8 Doch de scharen, dit ziende, werden bevreesd, en zij gaven God de glorie, die zulk een macht aan de menschen had gegeven.
When the crowds saw it, they were amazed and glorified God, who had given such authority to men.
9 En Jezus, vandaar heengaande, zag een mensch zitten bij het tolhuis, Mattheüs genaamd, en Hij zeide tot hem: Volg Mij na! En hij stond op en volgde Hem.
As Jesus went on from there, he saw a man named Matthew sitting at the tax booth. Jesus said to him, “Follow me,” so Matthew rose and followed him.
10 En het geschiedde toen Hij in het huis aanlag, dat vele tollenaren en zondaren kwamen en mede aanlagen met Jezus en zijn discipelen.
Later, as Jesus reclined at the table in Matthew's house, behold, many tax collectors and sinners came and reclined with him and his disciples.
11 En de fariseërs, dit ziende, zeiden tot zijn discipelen: Waarom eet uw Meester met de tollenaren en zondaren?
When the Pharisees saw this, they said to his disciples, “Why is your teacher eating with tax collectors and sinners?”

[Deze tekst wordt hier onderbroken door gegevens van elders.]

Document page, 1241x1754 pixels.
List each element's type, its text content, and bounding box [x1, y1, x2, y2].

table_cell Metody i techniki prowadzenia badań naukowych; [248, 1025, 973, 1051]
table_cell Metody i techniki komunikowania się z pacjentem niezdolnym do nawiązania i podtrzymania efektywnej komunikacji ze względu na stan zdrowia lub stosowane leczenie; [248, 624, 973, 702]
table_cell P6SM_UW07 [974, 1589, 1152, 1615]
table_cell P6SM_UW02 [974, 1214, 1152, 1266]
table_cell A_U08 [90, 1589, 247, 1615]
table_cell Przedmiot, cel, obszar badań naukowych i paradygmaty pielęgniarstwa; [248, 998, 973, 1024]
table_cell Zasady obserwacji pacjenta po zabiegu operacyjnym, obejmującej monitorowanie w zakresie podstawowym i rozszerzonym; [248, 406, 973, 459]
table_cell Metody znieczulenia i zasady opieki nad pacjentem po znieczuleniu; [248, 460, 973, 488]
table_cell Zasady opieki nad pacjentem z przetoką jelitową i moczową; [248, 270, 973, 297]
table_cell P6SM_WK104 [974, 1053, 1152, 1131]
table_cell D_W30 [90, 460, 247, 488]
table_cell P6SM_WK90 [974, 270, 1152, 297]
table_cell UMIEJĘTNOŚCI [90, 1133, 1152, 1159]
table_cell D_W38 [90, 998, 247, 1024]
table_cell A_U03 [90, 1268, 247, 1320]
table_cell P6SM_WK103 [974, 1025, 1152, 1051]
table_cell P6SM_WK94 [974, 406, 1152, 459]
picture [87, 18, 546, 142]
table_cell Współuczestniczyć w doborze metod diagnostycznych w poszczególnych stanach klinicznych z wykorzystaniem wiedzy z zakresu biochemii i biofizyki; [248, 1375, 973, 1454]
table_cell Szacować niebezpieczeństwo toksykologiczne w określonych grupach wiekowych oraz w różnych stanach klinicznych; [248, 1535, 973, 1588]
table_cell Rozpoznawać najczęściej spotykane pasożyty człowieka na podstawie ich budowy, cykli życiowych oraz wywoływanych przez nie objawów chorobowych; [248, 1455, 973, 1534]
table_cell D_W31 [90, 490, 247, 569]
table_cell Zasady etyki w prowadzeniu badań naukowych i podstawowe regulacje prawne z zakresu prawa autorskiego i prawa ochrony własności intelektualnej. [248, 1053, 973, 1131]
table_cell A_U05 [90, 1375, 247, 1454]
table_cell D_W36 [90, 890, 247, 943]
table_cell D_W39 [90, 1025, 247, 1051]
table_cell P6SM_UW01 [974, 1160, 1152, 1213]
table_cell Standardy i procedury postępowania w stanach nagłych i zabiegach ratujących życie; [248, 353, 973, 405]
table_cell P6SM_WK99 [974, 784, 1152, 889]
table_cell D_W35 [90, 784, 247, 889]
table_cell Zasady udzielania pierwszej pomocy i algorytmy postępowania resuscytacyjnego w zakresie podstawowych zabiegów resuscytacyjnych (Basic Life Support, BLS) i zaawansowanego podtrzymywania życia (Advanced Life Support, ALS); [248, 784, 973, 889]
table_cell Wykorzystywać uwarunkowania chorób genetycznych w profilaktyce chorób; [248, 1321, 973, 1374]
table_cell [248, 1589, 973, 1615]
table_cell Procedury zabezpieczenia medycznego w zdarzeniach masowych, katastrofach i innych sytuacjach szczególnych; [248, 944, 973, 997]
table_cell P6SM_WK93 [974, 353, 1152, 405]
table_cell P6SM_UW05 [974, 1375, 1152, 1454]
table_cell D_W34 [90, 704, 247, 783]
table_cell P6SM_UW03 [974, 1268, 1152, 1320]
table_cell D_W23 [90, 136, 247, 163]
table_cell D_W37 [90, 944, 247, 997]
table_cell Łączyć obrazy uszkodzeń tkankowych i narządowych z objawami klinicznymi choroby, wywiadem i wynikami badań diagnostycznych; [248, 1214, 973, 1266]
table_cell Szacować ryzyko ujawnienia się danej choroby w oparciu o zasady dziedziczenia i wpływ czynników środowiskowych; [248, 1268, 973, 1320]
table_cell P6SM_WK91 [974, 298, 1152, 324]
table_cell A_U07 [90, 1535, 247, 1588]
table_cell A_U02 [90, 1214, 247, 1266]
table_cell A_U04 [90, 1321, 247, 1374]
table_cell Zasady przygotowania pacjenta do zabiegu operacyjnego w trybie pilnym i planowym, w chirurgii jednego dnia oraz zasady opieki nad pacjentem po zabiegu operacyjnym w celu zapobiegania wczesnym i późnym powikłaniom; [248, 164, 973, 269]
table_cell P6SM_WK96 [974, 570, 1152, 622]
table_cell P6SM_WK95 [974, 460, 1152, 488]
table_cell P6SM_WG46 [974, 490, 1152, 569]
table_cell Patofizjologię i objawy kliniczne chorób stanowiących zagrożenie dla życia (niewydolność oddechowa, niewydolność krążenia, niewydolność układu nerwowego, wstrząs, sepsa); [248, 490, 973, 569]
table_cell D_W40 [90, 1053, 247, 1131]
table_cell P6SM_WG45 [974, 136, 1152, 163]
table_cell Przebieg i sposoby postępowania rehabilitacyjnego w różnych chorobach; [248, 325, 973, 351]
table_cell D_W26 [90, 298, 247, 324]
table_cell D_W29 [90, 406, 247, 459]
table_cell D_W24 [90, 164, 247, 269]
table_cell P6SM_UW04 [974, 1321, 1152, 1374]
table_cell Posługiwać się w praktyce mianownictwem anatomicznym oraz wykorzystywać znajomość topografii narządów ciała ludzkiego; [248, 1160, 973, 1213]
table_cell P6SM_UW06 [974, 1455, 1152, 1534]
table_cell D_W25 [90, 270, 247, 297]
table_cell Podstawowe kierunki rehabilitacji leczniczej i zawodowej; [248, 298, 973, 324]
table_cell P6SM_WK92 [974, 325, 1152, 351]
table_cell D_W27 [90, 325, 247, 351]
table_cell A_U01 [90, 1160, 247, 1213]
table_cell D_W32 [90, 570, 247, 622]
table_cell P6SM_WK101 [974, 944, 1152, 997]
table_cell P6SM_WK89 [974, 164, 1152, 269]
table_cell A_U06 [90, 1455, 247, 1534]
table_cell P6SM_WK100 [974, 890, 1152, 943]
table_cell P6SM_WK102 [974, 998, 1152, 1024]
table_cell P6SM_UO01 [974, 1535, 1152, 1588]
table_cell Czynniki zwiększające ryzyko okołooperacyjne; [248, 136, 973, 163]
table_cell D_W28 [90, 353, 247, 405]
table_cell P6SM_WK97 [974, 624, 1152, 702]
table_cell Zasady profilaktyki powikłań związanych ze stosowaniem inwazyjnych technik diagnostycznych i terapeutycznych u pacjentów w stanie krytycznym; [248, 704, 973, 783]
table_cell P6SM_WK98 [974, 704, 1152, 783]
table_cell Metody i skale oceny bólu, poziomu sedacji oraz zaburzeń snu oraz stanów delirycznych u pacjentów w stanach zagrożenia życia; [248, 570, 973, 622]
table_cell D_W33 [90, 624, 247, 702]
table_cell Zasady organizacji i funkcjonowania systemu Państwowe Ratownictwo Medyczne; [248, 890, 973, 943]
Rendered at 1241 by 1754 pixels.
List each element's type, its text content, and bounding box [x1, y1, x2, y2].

12 Maar Jezus hoorde dit en zeide: Niet de gezonden hebben een geneesmeester noodig, maar de zieken.
When Jesus heard this, he said to them, “It is not the healthy who have need of a physician, but the sick.
13 Maar gaat heen en leert wat het is: Barmhartigheid wil Ik en niet een offerande. Want Ik ben niet gekomen om rechtvaardigen te roepen maar zondaars.
Go and learn what this means: ‘I desire mercy and not sacrifice,’ for I did not come to call the righteous, but sinners to repentance.”
14 Toen kwamen de discipelen van Johannes tot Hem, zeggende: Waarom vasten wij en de fariseërs veel, doch uw discipelen vasten niet?
Then the disciples of John came to Jesus and said, “Why is it that we and the Pharisees fast often, but yoʋr disciples do not fast?”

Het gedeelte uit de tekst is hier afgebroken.